* **TRECHO DO TEXTO**
—————

- Relator(a)
- Ministro Ricardo Villas Bôas Cueva
- Órgão julgador
- Terceira Turma
- Data do julgamento
- 15/10/2015
- Data de publicação
- 23/10/2015
STJ – Acórdão, Rel. Ministro Ricardo Villas Bôas Cueva, Terceira Turma, j. 15/10/2015, p. 23/10/2015
AGRAVO REGIMENTAL NO RECURSO ESPECIAL. DIREITO CIVIL E DO CONSUMIDOR. AÇÃO DE INDENIZAÇÃO. COBRANÇA INDEVIDA DE DÍVIDA PAGA. ENVIO DE MENSAGENS ELETRÔNICA E POR CELULAR. AUSÊNCIA DE NOVO PAGAMENTO. INEXISTÊNCIA DE MÁ-FÉ NA REALIZAÇÃO DA COBRANÇA. ART. 42, PARÁGRAFO ÚNICO, DO CDC. IMPROCEDÊNCIA DE PLEITO RESSARCITÓRIO. ART. 940 DO CÓDIGO CIVIL. PRECEDENTES. 1. O simples encaminhamento por telefone celular ou meio eletrônico de cobrança indevida, quando, além de não configurada má-fé do credor, não vier a ensejar novo pagamento pelo consumidor de quantia por este já anteriormente quitada, não impõe ao remetente, por razões lógicas, nenhum tipo de obrigação de ressarcimento material. 2. Pela inteligência do parágrafo único do art. 42 do Código de Defesa do Consumidor só há falar em direito do consumidor à repetição de indébito nas hipóteses em que configurado excesso de pagamento, o que não é o caso dos autos. 3. É pacífica a orientação da Corte e da doutrina especializada no sentido de que o art. 940 do Código Civil - que dispõe acerca da obrigação de reparar daquele que demandar por dívida já paga - só tem aplicação quando (i) comprovada a má-fé do demandante e (ii) tal cobrança se dê por meio judicial. 4. Agravo regimental não provido. (AgRg no REsp n. 1.535.596/RN, relator Ministro Ricardo Villas Bôas Cueva, Terceira Turma, julgado em 15/10/2015, DJe de 23/10/2015.)

—————

* **TRECHOS DO MATERIAL**
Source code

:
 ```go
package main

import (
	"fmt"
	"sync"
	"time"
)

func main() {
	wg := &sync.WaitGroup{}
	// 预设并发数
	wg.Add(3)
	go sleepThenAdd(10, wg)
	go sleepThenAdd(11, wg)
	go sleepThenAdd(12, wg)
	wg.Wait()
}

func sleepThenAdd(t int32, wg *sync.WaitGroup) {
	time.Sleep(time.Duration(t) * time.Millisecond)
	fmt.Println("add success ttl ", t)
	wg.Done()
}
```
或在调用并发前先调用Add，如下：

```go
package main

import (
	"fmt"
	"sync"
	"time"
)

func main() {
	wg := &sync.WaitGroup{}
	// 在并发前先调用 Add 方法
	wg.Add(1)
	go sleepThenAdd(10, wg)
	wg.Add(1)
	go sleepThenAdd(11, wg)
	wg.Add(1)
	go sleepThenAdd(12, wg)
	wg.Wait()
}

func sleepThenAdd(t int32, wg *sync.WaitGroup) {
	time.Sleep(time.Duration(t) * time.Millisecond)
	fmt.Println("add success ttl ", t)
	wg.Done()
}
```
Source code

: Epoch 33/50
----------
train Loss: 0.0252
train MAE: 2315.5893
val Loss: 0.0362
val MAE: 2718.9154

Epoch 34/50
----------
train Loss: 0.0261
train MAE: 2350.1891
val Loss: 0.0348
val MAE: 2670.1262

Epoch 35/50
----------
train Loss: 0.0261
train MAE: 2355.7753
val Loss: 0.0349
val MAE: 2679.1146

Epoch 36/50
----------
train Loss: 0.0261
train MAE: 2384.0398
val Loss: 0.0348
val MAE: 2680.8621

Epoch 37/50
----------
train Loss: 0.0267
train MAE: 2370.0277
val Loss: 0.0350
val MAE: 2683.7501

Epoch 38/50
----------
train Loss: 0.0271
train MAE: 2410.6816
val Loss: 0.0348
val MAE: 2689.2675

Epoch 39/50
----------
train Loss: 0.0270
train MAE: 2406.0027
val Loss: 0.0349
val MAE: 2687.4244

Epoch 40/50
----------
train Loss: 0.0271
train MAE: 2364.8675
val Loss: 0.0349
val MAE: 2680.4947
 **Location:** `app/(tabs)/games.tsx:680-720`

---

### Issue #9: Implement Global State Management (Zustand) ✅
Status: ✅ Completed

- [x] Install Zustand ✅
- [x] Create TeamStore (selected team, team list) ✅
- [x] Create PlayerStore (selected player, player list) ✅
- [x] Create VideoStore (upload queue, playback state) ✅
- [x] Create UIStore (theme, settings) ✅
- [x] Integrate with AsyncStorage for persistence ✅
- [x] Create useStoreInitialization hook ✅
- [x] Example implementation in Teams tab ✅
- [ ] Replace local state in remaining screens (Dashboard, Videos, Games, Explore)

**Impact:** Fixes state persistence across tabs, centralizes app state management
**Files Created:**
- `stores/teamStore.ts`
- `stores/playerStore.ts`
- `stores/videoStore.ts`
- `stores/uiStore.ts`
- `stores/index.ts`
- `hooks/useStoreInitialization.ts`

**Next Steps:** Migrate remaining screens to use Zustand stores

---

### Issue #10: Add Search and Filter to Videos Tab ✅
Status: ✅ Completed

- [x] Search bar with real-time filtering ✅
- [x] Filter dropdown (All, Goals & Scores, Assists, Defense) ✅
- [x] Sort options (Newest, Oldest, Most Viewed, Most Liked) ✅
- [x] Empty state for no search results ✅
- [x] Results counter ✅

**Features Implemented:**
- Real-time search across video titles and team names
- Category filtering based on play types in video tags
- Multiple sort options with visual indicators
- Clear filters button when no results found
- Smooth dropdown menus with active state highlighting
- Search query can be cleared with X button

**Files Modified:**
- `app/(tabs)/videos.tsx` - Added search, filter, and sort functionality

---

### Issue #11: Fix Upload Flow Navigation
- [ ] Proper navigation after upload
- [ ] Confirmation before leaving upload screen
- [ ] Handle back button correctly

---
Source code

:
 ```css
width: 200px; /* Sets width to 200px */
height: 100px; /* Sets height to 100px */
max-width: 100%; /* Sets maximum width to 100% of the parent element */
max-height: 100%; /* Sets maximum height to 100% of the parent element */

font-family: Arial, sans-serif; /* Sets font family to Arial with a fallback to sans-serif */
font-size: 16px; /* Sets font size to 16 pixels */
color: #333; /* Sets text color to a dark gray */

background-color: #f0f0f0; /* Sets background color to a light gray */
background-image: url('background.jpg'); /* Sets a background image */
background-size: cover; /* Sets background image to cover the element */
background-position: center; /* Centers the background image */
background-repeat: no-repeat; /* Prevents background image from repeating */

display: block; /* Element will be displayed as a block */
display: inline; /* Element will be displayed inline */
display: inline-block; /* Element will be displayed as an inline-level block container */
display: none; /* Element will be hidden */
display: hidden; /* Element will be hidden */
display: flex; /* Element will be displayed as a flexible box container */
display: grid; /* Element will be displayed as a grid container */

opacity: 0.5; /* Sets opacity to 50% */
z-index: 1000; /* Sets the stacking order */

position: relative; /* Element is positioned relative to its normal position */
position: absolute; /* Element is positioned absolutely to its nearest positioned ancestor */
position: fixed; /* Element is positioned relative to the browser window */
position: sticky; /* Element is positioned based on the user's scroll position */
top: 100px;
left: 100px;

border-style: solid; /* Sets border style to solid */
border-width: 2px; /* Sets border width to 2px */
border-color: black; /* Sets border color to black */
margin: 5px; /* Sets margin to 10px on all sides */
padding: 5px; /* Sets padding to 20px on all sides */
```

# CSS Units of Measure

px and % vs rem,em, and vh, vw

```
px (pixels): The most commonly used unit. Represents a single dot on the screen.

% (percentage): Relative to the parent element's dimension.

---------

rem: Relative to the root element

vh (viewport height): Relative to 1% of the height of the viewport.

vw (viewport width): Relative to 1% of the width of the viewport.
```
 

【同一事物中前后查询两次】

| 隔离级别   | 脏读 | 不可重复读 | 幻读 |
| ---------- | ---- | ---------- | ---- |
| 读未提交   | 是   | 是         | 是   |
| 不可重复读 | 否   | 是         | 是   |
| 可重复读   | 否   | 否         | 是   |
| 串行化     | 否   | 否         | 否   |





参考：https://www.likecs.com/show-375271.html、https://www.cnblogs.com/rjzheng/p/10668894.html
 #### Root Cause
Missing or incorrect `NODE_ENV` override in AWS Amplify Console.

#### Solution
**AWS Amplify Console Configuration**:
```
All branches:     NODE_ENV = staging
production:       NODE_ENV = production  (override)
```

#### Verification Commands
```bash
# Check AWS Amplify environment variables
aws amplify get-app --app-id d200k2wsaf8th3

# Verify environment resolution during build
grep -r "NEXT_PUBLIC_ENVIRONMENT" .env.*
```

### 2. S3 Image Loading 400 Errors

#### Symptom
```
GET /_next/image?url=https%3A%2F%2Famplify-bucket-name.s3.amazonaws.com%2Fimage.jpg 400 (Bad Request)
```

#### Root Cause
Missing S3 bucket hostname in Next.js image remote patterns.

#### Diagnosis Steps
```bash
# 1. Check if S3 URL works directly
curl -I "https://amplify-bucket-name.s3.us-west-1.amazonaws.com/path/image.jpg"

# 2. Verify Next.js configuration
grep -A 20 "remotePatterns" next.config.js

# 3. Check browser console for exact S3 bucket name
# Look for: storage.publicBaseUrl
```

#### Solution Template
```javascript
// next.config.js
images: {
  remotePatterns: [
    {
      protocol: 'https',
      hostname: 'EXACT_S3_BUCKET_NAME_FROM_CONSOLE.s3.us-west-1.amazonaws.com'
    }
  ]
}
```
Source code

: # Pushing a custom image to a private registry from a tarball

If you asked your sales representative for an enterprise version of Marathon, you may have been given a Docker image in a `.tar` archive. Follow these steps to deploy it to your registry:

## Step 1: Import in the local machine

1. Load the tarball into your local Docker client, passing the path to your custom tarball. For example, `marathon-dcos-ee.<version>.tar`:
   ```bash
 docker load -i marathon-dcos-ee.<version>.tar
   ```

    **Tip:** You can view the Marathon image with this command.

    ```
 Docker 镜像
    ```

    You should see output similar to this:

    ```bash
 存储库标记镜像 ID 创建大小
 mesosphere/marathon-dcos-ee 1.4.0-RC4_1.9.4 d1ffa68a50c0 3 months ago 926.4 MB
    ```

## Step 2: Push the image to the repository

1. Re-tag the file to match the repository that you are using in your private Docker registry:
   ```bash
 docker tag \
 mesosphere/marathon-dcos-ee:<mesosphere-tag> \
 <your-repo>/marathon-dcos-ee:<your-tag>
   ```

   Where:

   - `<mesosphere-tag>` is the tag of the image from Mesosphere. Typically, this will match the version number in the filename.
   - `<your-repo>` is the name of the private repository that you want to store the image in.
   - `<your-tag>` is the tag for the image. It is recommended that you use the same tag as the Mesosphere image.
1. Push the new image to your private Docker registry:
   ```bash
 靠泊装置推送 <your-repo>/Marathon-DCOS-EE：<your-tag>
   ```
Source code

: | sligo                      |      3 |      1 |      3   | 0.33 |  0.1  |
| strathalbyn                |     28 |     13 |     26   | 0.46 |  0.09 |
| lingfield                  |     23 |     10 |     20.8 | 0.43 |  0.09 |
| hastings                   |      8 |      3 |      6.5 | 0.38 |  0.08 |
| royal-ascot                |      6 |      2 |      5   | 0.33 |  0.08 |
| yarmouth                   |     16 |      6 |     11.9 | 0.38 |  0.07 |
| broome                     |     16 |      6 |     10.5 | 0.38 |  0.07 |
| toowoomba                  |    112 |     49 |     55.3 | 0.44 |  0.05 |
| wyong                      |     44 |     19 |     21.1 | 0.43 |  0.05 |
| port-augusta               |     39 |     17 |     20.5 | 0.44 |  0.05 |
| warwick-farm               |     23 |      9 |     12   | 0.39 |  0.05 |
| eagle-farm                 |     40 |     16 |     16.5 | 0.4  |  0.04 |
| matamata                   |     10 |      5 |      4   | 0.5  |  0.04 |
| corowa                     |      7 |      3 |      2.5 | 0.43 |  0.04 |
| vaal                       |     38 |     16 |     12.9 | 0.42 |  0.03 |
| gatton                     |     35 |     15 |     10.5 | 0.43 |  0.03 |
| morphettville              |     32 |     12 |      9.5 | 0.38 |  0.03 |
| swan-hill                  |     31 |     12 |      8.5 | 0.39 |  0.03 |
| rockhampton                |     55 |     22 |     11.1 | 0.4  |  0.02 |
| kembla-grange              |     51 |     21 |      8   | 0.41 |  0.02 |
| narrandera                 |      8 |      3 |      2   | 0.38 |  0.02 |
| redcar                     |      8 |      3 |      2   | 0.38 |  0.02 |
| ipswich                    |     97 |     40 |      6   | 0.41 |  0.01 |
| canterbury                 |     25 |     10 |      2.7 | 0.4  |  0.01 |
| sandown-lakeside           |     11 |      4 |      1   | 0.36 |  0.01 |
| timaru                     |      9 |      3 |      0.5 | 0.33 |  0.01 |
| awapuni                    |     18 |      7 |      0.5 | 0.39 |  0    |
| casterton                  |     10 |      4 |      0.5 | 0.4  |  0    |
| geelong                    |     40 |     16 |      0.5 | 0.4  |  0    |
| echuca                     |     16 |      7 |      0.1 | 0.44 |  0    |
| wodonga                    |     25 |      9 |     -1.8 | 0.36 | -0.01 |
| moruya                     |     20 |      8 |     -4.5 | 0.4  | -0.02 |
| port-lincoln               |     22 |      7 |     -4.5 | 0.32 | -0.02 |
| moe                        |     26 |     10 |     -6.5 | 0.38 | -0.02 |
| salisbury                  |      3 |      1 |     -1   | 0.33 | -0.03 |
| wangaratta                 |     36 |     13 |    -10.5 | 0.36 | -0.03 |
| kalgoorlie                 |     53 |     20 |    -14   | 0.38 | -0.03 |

—————

* **TAREFAS A REALIZAR**
1. Como fica em inglês esta frase da ementa: "Pela inteligência do parágrafo único do art. 42 do Código de Defesa do Consumidor só há falar em direito do consumidor à repetição de indébito nas hipóteses em que configurado excesso de pagamento, o que não é o caso dos autos."?
2. As afirmações a seguir estão de acordo com a ementa? Para cada uma, responda sim ou não e cite as palavras da ementa que decidem a questão. (a) O julgamento ocorreu em 15/10/2015. (b) O art. 940 do Código Civil também se aplica a cobranças feitas por meio extrajudicial. (c) O agravo regimental foi provido.

* **RESPOSTAS ESCRITAS**
1. Under a proper reading of the sole paragraph of art. 42 of the Consumer Protection Code, the consumer's right to a refund of an undue payment arises only in cases where an overpayment has occurred, which is not the case in the record.

2.
(a) Sim: "julgado em 15/10/2015".
(b) Não: "tal cobrança se dê por meio judicial".
(c) Não: "Agravo regimental não provido."